[Saved data entries]
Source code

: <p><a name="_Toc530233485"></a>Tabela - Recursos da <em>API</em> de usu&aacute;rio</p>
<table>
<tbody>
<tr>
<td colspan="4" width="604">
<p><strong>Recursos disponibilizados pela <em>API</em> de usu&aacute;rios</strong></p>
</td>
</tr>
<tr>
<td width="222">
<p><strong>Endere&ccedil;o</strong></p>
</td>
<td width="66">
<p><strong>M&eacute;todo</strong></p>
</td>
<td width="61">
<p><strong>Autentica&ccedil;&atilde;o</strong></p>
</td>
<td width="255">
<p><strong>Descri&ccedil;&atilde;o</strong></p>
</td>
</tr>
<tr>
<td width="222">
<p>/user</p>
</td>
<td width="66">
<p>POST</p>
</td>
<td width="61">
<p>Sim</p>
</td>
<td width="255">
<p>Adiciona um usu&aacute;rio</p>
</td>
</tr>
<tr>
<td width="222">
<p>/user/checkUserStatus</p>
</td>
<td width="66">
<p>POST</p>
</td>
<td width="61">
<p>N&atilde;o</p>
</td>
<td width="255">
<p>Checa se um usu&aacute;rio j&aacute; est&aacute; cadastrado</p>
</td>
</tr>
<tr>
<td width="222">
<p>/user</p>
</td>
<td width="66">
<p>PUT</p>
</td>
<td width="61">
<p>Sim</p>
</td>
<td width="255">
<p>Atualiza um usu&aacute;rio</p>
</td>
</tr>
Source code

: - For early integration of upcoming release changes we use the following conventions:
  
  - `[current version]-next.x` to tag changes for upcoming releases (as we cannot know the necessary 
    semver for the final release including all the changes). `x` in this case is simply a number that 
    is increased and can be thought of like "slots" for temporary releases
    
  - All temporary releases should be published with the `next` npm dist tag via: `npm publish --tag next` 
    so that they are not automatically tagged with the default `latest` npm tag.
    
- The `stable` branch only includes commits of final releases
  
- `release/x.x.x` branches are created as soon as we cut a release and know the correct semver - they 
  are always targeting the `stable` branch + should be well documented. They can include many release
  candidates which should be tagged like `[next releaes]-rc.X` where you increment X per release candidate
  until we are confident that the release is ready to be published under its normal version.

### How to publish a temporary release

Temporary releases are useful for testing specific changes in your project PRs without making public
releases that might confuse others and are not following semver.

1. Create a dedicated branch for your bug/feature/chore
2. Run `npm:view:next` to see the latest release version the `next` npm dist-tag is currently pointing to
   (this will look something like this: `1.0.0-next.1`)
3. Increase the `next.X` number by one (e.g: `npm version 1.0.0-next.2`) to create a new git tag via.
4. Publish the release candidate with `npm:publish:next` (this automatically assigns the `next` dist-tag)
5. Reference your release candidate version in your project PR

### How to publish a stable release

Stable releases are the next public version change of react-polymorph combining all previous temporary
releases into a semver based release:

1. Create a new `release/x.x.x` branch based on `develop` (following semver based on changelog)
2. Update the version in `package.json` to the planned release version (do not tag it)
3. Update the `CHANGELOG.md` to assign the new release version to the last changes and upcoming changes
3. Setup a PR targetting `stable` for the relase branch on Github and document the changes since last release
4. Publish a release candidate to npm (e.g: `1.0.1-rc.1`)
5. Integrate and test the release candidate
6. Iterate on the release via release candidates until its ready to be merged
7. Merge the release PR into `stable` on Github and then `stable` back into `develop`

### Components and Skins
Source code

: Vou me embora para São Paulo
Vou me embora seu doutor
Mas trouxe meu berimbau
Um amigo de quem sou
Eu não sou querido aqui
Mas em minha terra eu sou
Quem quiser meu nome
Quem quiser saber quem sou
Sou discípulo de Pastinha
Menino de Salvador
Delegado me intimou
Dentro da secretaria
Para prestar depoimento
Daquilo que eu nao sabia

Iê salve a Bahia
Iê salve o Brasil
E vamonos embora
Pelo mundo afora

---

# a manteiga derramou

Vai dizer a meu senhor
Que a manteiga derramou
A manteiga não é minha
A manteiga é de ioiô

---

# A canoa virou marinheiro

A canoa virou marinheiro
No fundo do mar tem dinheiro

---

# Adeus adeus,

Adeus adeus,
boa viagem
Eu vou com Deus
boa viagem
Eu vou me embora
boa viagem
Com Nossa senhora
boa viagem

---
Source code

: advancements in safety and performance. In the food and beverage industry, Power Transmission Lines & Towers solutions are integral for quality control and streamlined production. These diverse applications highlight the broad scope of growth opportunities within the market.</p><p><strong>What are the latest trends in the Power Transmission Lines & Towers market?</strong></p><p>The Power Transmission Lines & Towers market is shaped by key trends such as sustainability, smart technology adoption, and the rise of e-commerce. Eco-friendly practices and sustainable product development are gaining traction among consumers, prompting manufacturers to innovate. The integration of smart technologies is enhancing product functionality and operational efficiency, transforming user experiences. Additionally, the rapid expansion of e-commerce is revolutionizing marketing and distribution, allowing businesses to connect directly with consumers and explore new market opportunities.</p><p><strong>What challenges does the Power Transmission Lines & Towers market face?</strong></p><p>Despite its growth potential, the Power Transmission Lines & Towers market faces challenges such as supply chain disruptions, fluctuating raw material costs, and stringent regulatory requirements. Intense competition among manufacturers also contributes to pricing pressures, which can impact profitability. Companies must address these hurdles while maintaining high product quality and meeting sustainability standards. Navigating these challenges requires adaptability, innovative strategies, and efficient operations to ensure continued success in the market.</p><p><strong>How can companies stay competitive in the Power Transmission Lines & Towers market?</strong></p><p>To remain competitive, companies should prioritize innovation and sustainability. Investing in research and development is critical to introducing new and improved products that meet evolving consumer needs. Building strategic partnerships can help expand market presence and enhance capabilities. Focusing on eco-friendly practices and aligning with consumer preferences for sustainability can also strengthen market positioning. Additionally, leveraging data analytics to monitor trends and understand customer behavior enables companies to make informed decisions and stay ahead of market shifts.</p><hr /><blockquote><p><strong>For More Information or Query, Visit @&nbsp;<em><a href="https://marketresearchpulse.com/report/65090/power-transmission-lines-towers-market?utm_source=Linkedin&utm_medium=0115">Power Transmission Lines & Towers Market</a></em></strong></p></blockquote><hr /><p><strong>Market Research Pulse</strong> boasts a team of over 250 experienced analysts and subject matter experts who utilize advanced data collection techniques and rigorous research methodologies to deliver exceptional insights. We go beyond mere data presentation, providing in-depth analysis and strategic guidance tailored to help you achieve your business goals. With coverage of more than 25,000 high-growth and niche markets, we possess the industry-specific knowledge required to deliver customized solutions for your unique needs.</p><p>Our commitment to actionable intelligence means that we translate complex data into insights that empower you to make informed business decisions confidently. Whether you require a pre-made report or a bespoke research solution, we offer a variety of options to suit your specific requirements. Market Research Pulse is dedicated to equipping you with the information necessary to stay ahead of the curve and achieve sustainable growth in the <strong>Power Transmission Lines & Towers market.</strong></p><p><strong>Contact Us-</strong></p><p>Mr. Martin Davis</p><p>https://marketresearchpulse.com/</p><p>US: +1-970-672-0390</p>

[TASK REQUIREMENTS] Would you repeat all of the entries exactly?

[RESPONSE TO THIS TASK]
Source code

: <p><a name="_Toc530233485"></a>Tabela - Recursos da <em>API</em> de usu&aacute;rio</p>
<table>
<tbody>
<tr>
<td colspan="4" width="604">
<p><strong>Recursos disponibilizados pela <em>API</em> de usu&aacute;rios</strong></p>
</td>
</tr>
<tr>
<td width="222">
<p><strong>Endere&ccedil;o</strong></p>
</td>
<td width="66">
<p><strong>M&eacute;todo</strong></p>
</td>
<td width="61">
<p><strong>Autentica&ccedil;&atilde;o</strong></p>
</td>
<td width="255">
<p><strong>Descri&ccedil;&atilde;o</strong></p>
</td>
</tr>
<tr>
<td width="222">
<p>/user</p>
</td>
<td width="66">
<p>POST</p>
</td>
<td width="61">
<p>Sim</p>
</td>
<td width="255">
<p>Adiciona um usu&aacute;rio</p>
</td>
</tr>
<tr>
<td width="222">
<p>/user/checkUserStatus</p>
</td>
<td width="66">
<p>POST</p>
</td>
<td width="61">
<p>N&atilde;o</p>
</td>
<td width="255">
<p>Checa se um usu&aacute;rio j&aacute; est&aacute; cadastrado</p>
</td>
</tr>
<tr>
<td width="222">
<p>/user</p>
</td>
<td width="66">
<p>PUT</p>
</td>
<td width="61">
<p>Sim</p>
</td>
<td width="255">
<p>Atualiza um usu&aacute;rio</p>
</td>
</tr>
Source code

: - For early integration of upcoming release changes we use the following conventions:
  
  - `[current version]-next.x` to tag changes for upcoming releases (as we cannot know the necessary 
    semver for the final release including all the changes). `x` in this case is simply a number that 
    is increased and can be thought of like "slots" for temporary releases
    
  - All temporary releases should be published with the `next` npm dist tag via: `npm publish --tag next` 
    so that they are not automatically tagged with the default `latest` npm tag.
    
- The `stable` branch only includes commits of final releases
  
- `release/x.x.x` branches are created as soon as we cut a release and know the correct semver - they 
  are always targeting the `stable` branch + should be well documented. They can include many release
  candidates which should be tagged like `[next releaes]-rc.X` where you increment X per release candidate
  until we are confident that the release is ready to be published under its normal version.

### How to publish a temporary release

Temporary releases are useful for testing specific changes in your project PRs without making public
releases that might confuse others and are not following semver.

1. Create a dedicated branch for your bug/feature/chore
2. Run `npm:view:next` to see the latest release version the `next` npm dist-tag is currently pointing to
   (this will look something like this: `1.0.0-next.1`)
3. Increase the `next.X` number by one (e.g: `npm version 1.0.0-next.2`) to create a new git tag via.
4. Publish the release candidate with `npm:publish:next` (this automatically assigns the `next` dist-tag)
5. Reference your release candidate version in your project PR

### How to publish a stable release

Stable releases are the next public version change of react-polymorph combining all previous temporary
releases into a semver based release:

1. Create a new `release/x.x.x` branch based on `develop` (following semver based on changelog)
2. Update the version in `package.json` to the planned release version (do not tag it)
3. Update the `CHANGELOG.md` to assign the new release version to the last changes and upcoming changes
3. Setup a PR targetting `stable` for the relase branch on Github and document the changes since last release
4. Publish a release candidate to npm (e.g: `1.0.1-rc.1`)
5. Integrate and test the release candidate
6. Iterate on the release via release candidates until its ready to be merged
7. Merge the release PR into `stable` on Github and then `stable` back into `develop`

### Components and Skins
Source code

: Vou me embora para São Paulo
Vou me embora seu doutor
Mas trouxe meu berimbau
Um amigo de quem sou
Eu não sou querido aqui
Mas em minha terra eu sou
Quem quiser meu nome
Quem quiser saber quem sou
Sou discípulo de Pastinha
Menino de Salvador
Delegado me intimou
Dentro da secretaria
Para prestar depoimento
Daquilo que eu nao sabia

Iê salve a Bahia
Iê salve o Brasil
E vamonos embora
Pelo mundo afora

---

# a manteiga derramou

Vai dizer a meu senhor
Que a manteiga derramou
A manteiga não é minha
A manteiga é de ioiô

---

# A canoa virou marinheiro

A canoa virou marinheiro
No fundo do mar tem dinheiro

---

# Adeus adeus,

Adeus adeus,
boa viagem
Eu vou com Deus
boa viagem
Eu vou me embora
boa viagem
Com Nossa senhora
boa viagem

---
Source code

: advancements in safety and performance. In the food and beverage industry, Power Transmission Lines & Towers solutions are integral for quality control and streamlined production. These diverse applications highlight the broad scope of growth opportunities within the market.</p><p><strong>What are the latest trends in the Power Transmission Lines & Towers market?</strong></p><p>The Power Transmission Lines & Towers market is shaped by key trends such as sustainability, smart technology adoption, and the rise of e-commerce. Eco-friendly practices and sustainable product development are gaining traction among consumers, prompting manufacturers to innovate. The integration of smart technologies is enhancing product functionality and operational efficiency, transforming user experiences. Additionally, the rapid expansion of e-commerce is revolutionizing marketing and distribution, allowing businesses to connect directly with consumers and explore new market opportunities.</p><p><strong>What challenges does the Power Transmission Lines & Towers market face?</strong></p><p>Despite its growth potential, the Power Transmission Lines & Towers market faces challenges such as supply chain disruptions, fluctuating raw material costs, and stringent regulatory requirements. Intense competition among manufacturers also contributes to pricing pressures, which can impact profitability. Companies must address these hurdles while maintaining high product quality and meeting sustainability standards. Navigating these challenges requires adaptability, innovative strategies, and efficient operations to ensure continued success in the market.</p><p><strong>How can companies stay competitive in the Power Transmission Lines & Towers market?</strong></p><p>To remain competitive, companies should prioritize innovation and sustainability. Investing in research and development is critical to introducing new and improved products that meet evolving consumer needs. Building strategic partnerships can help expand market presence and enhance capabilities. Focusing on eco-friendly practices and aligning with consumer preferences for sustainability can also strengthen market positioning. Additionally, leveraging data analytics to monitor trends and understand customer behavior enables companies to make informed decisions and stay ahead of market shifts.</p><hr /><blockquote><p><strong>For More Information or Query, Visit @&nbsp;<em><a href="https://marketresearchpulse.com/report/65090/power-transmission-lines-towers-market?utm_source=Linkedin&utm_medium=0115">Power Transmission Lines & Towers Market</a></em></strong></p></blockquote><hr /><p><strong>Market Research Pulse</strong> boasts a team of over 250 experienced analysts and subject matter experts who utilize advanced data collection techniques and rigorous research methodologies to deliver exceptional insights. We go beyond mere data presentation, providing in-depth analysis and strategic guidance tailored to help you achieve your business goals. With coverage of more than 25,000 high-growth and niche markets, we possess the industry-specific knowledge required to deliver customized solutions for your unique needs.</p><p>Our commitment to actionable intelligence means that we translate complex data into insights that empower you to make informed business decisions confidently. Whether you require a pre-made report or a bespoke research solution, we offer a variety of options to suit your specific requirements. Market Research Pulse is dedicated to equipping you with the information necessary to stay ahead of the curve and achieve sustainable growth in the <strong>Power Transmission Lines & Towers market.</strong></p><p><strong>Contact Us-</strong></p><p>Mr. Martin Davis</p><p>https://marketresearchpulse.com/</p><p>US: +1-970-672-0390</p>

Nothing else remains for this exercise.